The only acceptable forms of communication for Link are hiiiiyah, break jar, and journalism

8:55 PM EST on November 7, 2023

Nintendo

Nintendo has officially announced that a live-action Legend of Zelda movie is in the works. It’s being directed by the guy who made the Maze Runner movies, which I had not heard of until today. Shigeru Miyamoto and Marvel Studios founder Avi Arad are producing. Sony, of all companies, is also involved. That’s all fine. But one thing must not happen, no matter who holds the puppet or purse strings: Link cannot be allowed to speak.

Link is not a talker – and he never has been. (Do not mention Wand of Gamelon around me; it’s not real.) Link is a yelper, a breaker of pots, and an accomplished journalist, sure, but spoken words are not his forte. As far as I’m concerned, that rules! Link is a twink of action. He communicates with his deeds. If somebody tells him that their village halfway across the world has been overrun by ruffians, Link just goes off on a days-long journey, blasts the ruffians to smithereens with his comically OP Zonai cannon spear, rebuilds the entire village, and then walks all the way back to shock his new acquaintance by wordlessly conveying that the job’s done – effectively leaving them speechless. Who needs to talk when you can do that?

If the creatives behind the Zelda movie want, they could easily make Link canonically unable to speak or have him communicate via sign language or something to that effect, a unique and potentially interesting spin on the character. Failing that, Aftermath’s own Luke Plunkett – who once wrote an outline for a Zelda movie and even created art for it, but who somehow does not believe there’s a blog in that – has some suggestions as to how Link could never speak to the audience while still talking to other characters:

That would be funny! And it would fit the family friendly vibe Nintendo is likely going for. Kids and adults would both get a kick out of these sorts of scenes.

There’s also the simple matter that Link is not – and never has been – the main attraction in Legend of Zelda. He’s surrounded by an assortment of oddballs, weirdos, and whatever secret third sort of strange Tingle is, as well as giant rock men and hot fish men. And Zelda herself, who always gets sidelined despite being vastly more interesting than Link! Those characters will steal the show no matter what, so why not just give them the spotlight to begin with? On top of all that, the world of Hyrule is always the main character in this series, more so than ever in recent entries. Losing sight of that would be folly, a waste of potential. 
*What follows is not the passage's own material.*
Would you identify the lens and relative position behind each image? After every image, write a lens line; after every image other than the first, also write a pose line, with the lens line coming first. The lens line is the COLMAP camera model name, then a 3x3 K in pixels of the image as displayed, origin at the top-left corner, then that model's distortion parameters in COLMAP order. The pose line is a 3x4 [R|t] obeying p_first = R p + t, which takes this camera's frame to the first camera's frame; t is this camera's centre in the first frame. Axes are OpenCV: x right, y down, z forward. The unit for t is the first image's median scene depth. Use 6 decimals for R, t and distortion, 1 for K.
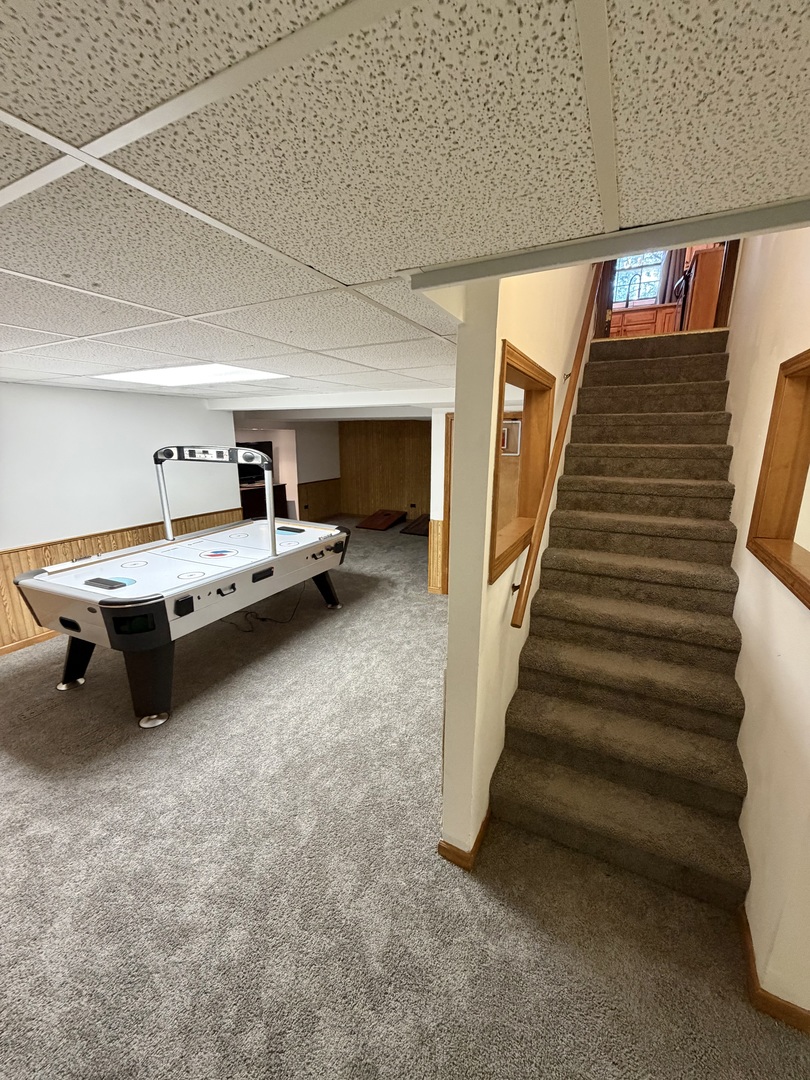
lens RADIAL K [[429.8, 0, 408.1], [0, 429.8, 537.4], [0, 0, 1]] dist [0.000177, -0.000168]
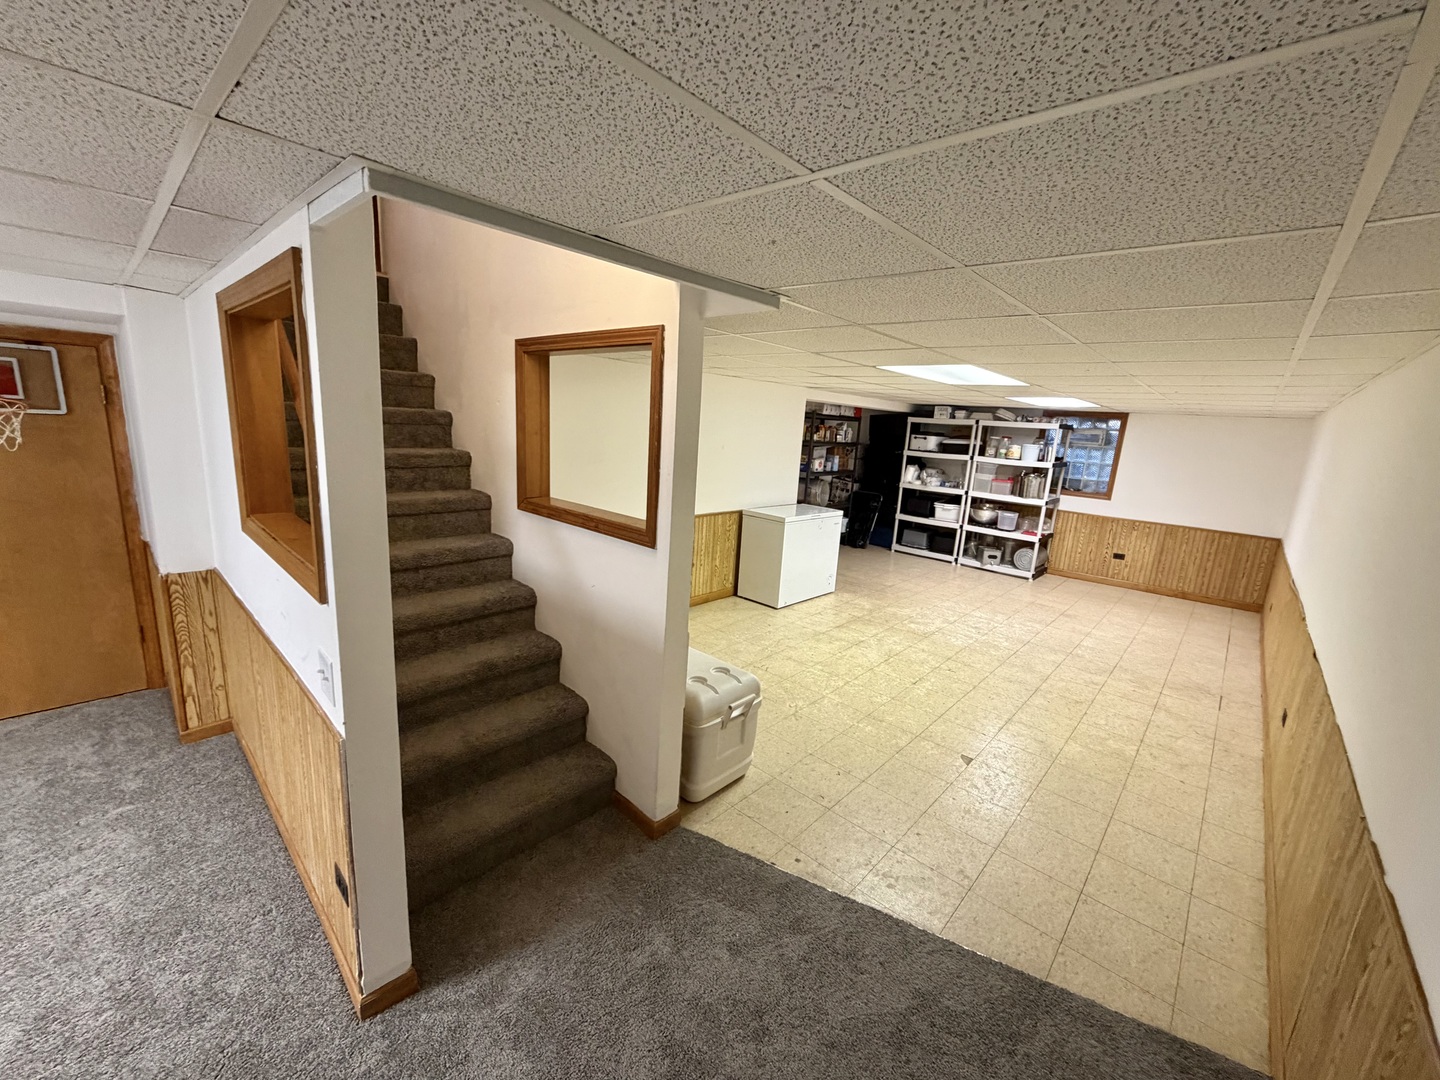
lens RADIAL K [[573.0, 0, 714.3], [0, 573.0, 539.5], [0, 0, 1]] dist [0.000177, -0.000168]
pose [[0.274136, -0.181678, 0.944374, -0.439310], [0.160789, 0.976830, 0.141248, -0.026031], [-0.948154, 0.113124, 0.296996, 0.126456]]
Look, we’ve been here before: Mario should not have been a fully voiced character in the Mario movie. Some “wahoos” and the occasional “here we go” would have been fine, but does anyone feel like Chris Pratt’s performance added much to what was otherwise a perfectly serviceable – but not particularly memorable – adaptation of another series starring a hero who speaks with his actions? This is the strength of Nintendo characters! It is part of their timeless quality! Don’t fuck it up (again), Nintendo.